I do have a question for anyone with experience with recurring revenue loans. How do you price the risk if there's no CF? Is there usually a PIK component? Is opening cash over-capitalized such that creditors are essentially paying themselves cash interest (for some period)? Is there a warrant component? I'm assuming it's a combination but curious to what the debt structure look like for the most part.

  • Analyst 1 in Other
Feb 5, 2020 - 11:06am

Hey, OP here. I think you answered your own question. Recurring revenue loans are tied to your revenue so your CF is your revenue so they only fund revenue generating companies.

Feb 5, 2020 - 2:51pm

You price a little higher, and set covenants to make sure things don'tgo off the rails.

Lenders are getting comfort on the asset class in general. If Tier 1 sponsors like Vista and Thoma are in, they feel pretty good about the business their lending to not go belly up. A firm like Vista isn't going to allow one of their businesses go bust. They know what the they are doing and will get in front of such scenario early on. Worst case they put in an equity injection/cure if a company is breaching covenants, which is essentially default (but NOT bankruptcy)

Feb 5, 2020 - 4:36pm

But yes, for more venture type deals (typically smaller businesses, who may be B/B- companies vs. A/A- companies) warrants definitely come into play. Juices up the returns for venture lenders. They also can justify charging 10-12%. But also don't have covenants, typically, which is important for smaller companies 100% focused on growth. Good one's don't need debt, bc the existing investors should typically want to invest more into the business, or they can go out and raise more equity (this is a generalization of course).
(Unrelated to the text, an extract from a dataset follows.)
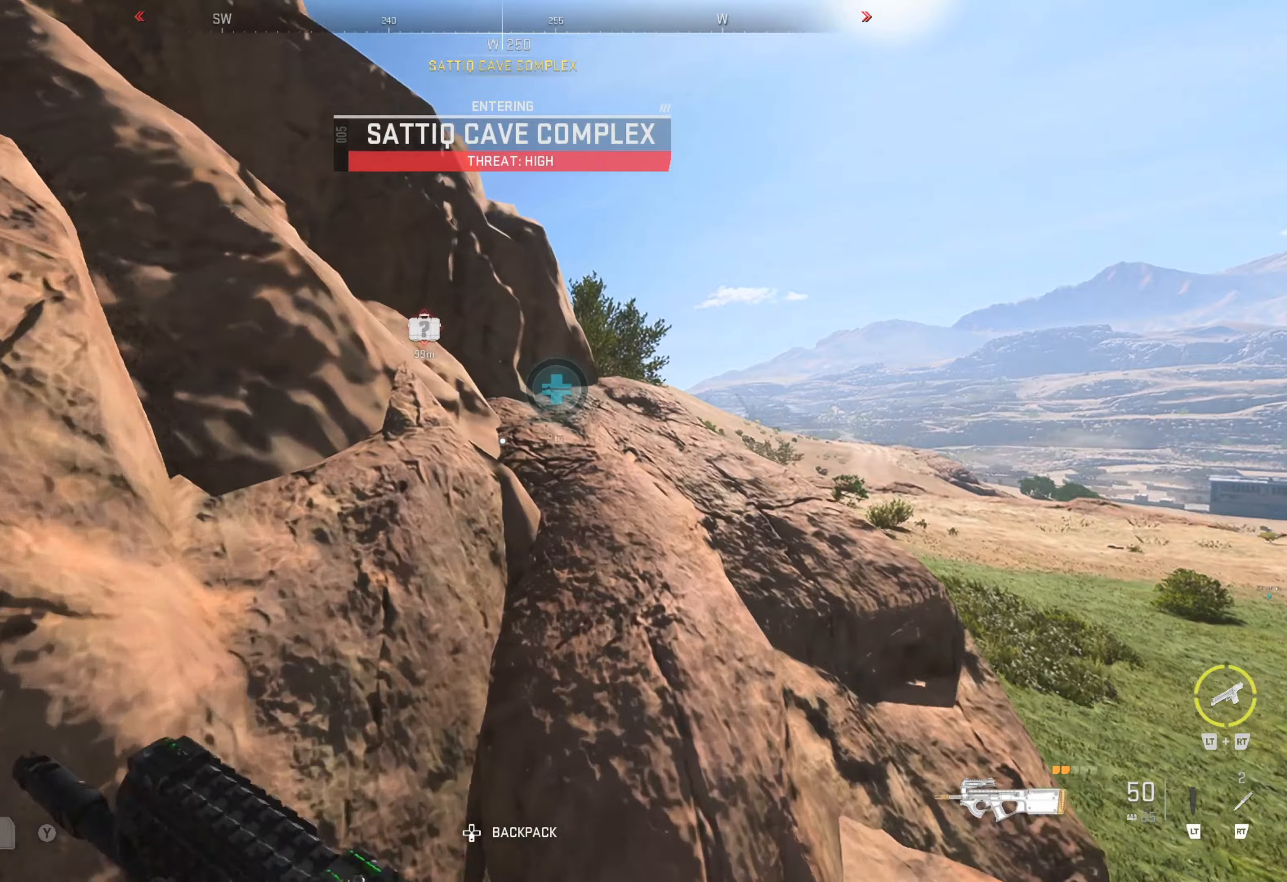
{"buttons": [], "left_stick": "up-left", "right_stick": "center", "events": [[167, "right_stick", "center"], [200, "left_stick", "up"], [350, "left_stick", "up-left"], [384, "A", "down"], [434, "A", "up"]]}
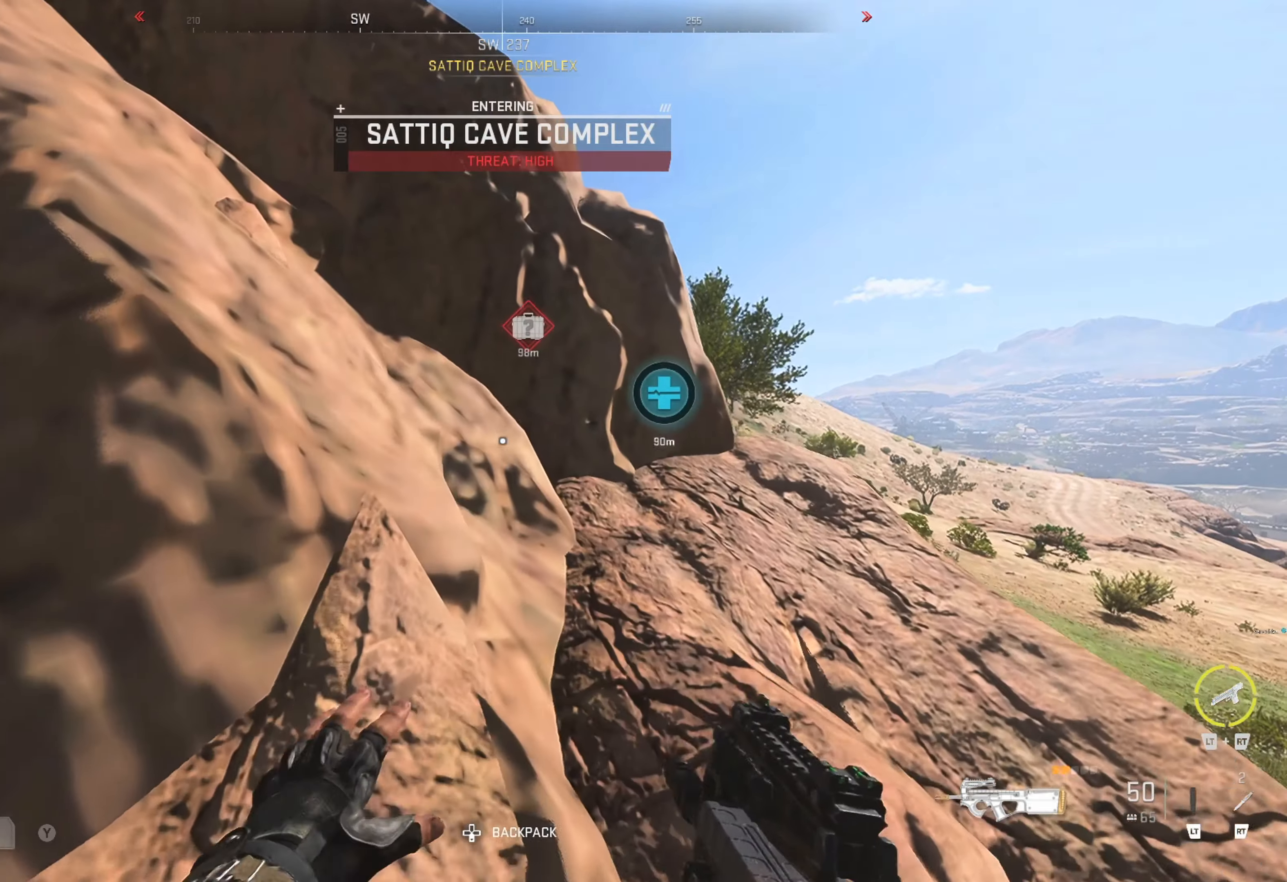
{"buttons": [], "left_stick": "up-left", "right_stick": "center", "events": [[84, "right_stick", "left"], [484, "right_stick", "center"]]}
I frankly don't have much experience on the distressed side, but i'm sure alot of it has to do with being able to more easily cut cost in software businesses than others. In software businesses, since gross margins are so high you have so much more flexibility in managing opex. Just RIF out cost, in sales, marketing, product, etc. Easier to show a "lender case" and get the debt you need.

Feb 6, 2020 - 11:08pm

Same way you'd price risk in any other deal, you're just looking at different metrics (ARR leverage vs. EBITDA leverage, retention stats, liquidity outlook). For our software deals, we focus on later stage companies that have a clear path to cash flow generation like you said, so the risk is the degree of conviction around the company hitting that forecast.

We have a strong preference for cash yield, but I can think of a deal or two where we've talked about doing 6-12 months PIK only. An alternative is pre-funding an interest reserve (what you described as paying yourself cash interest), which is pretty common in a cash-free buyout situation. Otherwise it's a fairly typical structure, just with a different set of covenants.

In our segment of the market, PE groups push back pretty hard against warrants, but we'll try to get an equity co-invest where we can.

Feb 7, 2020 - 12:55pm

In the SaaS deals that I have seen, the lenders are lending under the assumption that at any time you can "flip a switch" and turn off R&D and S&M spend and become cash flow positive.

Most of these companies have gross margins in the 70-80% range, so if shit really hit the fan, the idea is that you could rip out a ton of SG&A and cash flow (with little to negative growth) for a few years (or however long it took to repay the debt)

Feb 7, 2020 - 1:45pm

How are interest payments covered until the point where the company is profitable?